Acrylic is lighter than glass, therefore acrylic tanks are way easier to transport than glass ones. However, you probably will not be transporting your tank too often so that wouldn't matter. A better consideration is that a lighter tank puts less demands on its stand and foundation. As tank stands are designed to withstand the weight of glass aquariums, using acrylic tanks means there is a greater buffer on the load capacity, making it safer. A glass tank can be very much heavier than acrylic tanks because the thickness of the glass walls have to be increased drastically the bigger the tank gets to prevent the glass from failing due to the water pressure.

Acrylic is harder to break than glass because it is more "flexible". Upon impact acrylic has more capacity to absorb and distribute the shock. You have to use far greater force to break an acrylic tank than a glass tank.

Acrylic is seamless. If made professionally, the acrylic panes are not just stuck together by adhesive. They are chemically bonded so that the different pieces actually fuses together to become one single piece. Because of this, acylic tanks does not leak!

Acrylic has less distortion than glass because of its refractive index being smaller. You can look through an acrylic tank like it is not there.


Glass Tanks

Glass tanks are easier to maintain scratch free. That means you can clean the tank easily without fear of scratching it. This is a big plus especially if you do tank maintainance regularly. While glass can also be scratched, you have to purposely scratch it wil a hard object to to leave any scratches.

Glass tanks are heavier but that is ok as long as you have a properly designed tank stand and a solid floor to locate it on.

As glass tanks are easier to break, you should get tanks with thicker walls for bigger tanks due to the water pressure. This is especially important if you wish to keep larger fish specimens that would hit against the tank wall. While you may think they may not be strong enough to break it, don't forget that water pressure is on their side! If you use a glass tank, be extra careful if you use heavy rocks. If you drop it or topple it on the tank base then you will be getting a new tank. If you must use rocks, do not be tempted to arrange it on the bare tank. Arrange it on the floor first and after you are satisfied then you transfer it into your tank. Always have something to distribute the weight of the rock such as a thick layer of sand.

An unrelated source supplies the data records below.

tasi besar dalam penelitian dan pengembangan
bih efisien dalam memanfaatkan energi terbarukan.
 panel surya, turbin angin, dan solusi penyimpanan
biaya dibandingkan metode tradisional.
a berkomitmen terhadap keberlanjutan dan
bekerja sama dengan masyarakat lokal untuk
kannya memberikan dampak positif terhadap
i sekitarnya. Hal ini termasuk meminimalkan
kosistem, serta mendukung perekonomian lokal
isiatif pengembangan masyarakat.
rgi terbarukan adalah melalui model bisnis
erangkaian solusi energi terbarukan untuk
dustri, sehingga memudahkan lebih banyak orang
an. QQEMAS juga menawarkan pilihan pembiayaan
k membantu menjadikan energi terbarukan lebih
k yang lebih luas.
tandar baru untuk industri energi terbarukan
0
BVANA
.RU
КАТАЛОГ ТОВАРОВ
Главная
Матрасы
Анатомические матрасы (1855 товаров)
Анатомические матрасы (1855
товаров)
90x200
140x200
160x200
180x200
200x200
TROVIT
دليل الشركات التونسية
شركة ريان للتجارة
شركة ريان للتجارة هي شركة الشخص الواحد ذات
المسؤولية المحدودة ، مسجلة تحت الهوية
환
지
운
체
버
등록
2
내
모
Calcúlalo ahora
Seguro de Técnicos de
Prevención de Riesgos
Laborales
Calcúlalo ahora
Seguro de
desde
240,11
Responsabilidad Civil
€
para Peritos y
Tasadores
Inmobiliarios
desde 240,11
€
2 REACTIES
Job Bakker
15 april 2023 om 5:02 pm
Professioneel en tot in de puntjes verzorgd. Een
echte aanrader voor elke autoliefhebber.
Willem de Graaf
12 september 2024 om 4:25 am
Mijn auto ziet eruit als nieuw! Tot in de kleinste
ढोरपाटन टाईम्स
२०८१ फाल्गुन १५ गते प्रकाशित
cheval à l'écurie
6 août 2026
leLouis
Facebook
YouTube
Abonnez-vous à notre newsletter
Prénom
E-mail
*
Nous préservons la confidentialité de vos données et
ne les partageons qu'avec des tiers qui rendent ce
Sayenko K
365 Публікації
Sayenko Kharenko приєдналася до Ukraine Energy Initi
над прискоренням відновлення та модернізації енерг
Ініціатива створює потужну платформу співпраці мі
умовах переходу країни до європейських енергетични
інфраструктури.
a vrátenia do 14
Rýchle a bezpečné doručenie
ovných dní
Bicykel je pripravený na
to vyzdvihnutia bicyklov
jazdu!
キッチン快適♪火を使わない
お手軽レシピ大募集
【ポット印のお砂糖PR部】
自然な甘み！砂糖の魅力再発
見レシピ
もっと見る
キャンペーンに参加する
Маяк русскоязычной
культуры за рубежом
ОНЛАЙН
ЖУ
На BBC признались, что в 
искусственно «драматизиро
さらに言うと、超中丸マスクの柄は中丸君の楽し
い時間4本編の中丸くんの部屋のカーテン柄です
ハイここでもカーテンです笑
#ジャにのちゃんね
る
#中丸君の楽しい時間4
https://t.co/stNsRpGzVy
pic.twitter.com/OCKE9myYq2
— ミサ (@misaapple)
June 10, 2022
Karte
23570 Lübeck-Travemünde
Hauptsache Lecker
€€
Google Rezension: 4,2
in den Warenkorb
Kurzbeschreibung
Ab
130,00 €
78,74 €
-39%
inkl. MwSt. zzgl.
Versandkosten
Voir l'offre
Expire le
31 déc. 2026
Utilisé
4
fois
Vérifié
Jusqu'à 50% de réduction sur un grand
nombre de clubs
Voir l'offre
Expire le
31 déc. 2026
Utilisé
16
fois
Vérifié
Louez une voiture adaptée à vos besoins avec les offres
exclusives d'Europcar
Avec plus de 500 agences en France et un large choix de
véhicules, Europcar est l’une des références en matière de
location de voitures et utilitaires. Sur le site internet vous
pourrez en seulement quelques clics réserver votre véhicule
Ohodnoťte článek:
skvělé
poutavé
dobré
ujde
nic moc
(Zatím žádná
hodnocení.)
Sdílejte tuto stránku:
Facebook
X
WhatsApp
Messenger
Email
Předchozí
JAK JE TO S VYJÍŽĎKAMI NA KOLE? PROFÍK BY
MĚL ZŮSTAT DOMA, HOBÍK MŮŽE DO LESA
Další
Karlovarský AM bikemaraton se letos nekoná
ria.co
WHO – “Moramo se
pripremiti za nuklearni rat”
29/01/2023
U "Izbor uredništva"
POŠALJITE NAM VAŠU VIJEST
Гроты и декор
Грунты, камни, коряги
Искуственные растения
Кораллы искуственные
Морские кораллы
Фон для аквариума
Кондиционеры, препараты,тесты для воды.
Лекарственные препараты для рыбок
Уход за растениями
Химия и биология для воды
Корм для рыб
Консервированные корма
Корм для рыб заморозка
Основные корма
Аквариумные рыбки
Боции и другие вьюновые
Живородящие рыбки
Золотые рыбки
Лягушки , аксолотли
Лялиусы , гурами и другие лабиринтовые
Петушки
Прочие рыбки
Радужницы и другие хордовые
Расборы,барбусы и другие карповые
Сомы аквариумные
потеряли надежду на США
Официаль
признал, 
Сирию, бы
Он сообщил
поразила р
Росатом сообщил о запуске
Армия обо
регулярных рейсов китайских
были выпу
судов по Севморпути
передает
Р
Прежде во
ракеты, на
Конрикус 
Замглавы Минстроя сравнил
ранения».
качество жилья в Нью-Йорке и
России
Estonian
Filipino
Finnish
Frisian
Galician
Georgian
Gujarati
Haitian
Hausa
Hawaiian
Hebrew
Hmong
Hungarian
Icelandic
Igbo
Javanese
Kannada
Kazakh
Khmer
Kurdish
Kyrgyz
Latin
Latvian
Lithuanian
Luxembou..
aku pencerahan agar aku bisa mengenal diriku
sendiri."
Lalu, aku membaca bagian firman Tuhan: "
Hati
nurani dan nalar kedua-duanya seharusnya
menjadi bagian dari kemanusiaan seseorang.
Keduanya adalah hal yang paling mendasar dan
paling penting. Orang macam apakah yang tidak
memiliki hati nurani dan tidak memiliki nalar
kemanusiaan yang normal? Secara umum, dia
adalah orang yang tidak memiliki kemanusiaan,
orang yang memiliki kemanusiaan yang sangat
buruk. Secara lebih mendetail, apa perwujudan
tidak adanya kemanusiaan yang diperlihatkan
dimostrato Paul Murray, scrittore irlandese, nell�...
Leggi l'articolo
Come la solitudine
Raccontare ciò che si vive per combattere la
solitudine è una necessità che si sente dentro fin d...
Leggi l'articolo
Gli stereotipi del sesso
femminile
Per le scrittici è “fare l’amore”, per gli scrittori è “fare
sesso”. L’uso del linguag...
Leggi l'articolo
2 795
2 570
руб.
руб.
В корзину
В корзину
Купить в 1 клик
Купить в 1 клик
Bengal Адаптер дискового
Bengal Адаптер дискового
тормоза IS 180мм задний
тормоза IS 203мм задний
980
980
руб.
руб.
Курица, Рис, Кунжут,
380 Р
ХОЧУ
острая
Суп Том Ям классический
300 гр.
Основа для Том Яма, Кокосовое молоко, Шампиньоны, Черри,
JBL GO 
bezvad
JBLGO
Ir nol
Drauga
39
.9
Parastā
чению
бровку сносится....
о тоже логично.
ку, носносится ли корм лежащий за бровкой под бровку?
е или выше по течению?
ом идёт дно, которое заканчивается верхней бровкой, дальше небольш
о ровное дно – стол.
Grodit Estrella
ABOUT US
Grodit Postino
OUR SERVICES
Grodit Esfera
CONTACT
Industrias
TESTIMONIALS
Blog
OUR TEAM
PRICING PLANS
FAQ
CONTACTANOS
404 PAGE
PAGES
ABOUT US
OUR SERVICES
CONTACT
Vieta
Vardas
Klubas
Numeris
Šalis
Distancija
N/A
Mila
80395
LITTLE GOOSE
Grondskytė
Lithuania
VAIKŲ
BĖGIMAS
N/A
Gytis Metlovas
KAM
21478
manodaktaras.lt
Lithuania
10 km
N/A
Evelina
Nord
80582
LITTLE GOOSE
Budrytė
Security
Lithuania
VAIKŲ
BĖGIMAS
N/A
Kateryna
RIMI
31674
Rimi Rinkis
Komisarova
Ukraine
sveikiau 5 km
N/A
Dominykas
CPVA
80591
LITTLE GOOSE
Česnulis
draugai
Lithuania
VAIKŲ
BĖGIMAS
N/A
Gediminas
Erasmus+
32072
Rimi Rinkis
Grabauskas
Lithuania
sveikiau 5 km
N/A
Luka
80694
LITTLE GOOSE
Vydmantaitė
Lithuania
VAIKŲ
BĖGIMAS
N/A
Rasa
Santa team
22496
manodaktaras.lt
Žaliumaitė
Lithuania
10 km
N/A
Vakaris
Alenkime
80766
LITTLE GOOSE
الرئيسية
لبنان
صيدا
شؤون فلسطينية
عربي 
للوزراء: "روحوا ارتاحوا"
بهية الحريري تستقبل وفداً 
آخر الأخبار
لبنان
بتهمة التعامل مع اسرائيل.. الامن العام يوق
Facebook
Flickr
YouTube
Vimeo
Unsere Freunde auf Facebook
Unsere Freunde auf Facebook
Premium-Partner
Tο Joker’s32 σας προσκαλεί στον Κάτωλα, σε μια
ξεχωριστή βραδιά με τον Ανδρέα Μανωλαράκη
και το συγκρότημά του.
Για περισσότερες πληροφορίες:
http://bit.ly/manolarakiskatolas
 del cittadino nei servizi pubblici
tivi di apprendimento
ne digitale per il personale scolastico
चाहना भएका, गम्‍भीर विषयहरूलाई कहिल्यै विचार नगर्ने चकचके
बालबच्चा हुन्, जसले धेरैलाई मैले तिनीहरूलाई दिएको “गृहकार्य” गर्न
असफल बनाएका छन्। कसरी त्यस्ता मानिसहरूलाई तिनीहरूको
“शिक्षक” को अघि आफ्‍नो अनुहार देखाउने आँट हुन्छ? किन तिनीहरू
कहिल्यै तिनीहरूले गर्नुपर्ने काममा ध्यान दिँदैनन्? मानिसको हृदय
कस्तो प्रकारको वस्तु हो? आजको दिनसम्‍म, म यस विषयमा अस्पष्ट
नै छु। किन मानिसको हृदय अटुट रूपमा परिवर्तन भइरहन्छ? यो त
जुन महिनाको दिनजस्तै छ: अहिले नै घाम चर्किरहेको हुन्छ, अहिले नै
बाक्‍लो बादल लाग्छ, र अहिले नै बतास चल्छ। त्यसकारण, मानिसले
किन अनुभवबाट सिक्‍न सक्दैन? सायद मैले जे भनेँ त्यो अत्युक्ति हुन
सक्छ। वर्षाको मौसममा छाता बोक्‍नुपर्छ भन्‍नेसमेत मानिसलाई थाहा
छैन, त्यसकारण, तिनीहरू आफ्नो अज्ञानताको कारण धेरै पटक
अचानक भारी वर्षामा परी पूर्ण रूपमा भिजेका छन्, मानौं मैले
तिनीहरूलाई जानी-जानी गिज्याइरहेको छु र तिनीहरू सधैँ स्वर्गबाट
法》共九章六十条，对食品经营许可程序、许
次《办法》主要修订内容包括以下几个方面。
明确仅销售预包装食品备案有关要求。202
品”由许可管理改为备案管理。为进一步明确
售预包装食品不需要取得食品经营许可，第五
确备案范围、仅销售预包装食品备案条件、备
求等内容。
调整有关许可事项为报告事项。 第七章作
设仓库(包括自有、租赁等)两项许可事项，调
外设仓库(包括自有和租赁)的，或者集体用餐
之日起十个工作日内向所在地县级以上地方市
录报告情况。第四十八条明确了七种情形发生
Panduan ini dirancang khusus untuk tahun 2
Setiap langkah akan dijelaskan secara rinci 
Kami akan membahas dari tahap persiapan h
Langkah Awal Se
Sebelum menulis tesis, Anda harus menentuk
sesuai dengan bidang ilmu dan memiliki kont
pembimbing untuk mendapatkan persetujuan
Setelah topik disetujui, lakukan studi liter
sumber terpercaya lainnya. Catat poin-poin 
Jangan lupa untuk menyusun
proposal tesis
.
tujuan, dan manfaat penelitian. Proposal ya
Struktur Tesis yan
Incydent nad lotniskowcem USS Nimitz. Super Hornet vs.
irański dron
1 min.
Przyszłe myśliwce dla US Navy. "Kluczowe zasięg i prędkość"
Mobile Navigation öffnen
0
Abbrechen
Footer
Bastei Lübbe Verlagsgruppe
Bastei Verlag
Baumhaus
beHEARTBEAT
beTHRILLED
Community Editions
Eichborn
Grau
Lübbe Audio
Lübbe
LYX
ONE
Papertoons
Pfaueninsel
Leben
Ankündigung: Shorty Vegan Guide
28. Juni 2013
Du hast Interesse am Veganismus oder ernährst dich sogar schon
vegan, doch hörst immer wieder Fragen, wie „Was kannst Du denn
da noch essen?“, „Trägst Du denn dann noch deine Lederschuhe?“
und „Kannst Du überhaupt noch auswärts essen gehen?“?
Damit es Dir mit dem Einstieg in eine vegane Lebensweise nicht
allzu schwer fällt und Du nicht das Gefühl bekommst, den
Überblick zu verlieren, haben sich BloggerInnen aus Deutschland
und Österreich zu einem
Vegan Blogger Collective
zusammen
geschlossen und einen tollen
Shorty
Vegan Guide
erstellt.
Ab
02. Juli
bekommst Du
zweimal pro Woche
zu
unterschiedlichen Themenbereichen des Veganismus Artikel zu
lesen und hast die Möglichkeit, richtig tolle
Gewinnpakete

Glass tanks are made by gluing pieces of glass panes together. They are very reliable, but the potential is there for the joinings to loosen and the tank to leak. However it may be a consolation to know that they don't usually break apart and spill everything all over your house. Usually if a glass tank is going to leak it will start our slowly. If you discover a tank leaking, don't just paste tape over it! Relocate your fish inside it and resillicon your tank. If you are purchasing a glass tank, touch the silicon sealant at the inside of the edges where the pieces come together and feel if it is soft. If it is hard, there is a higher chance that it will leak especially if it is a second-hand tank!

Glass distorts light more when light is passed through it therefore glass tanks distorts the size colour and position from what it really is. However, this is not significant unless you have huge tanks with very thick glass walls.

Ok hope you have enough information to decide on an acrylic or glass tank!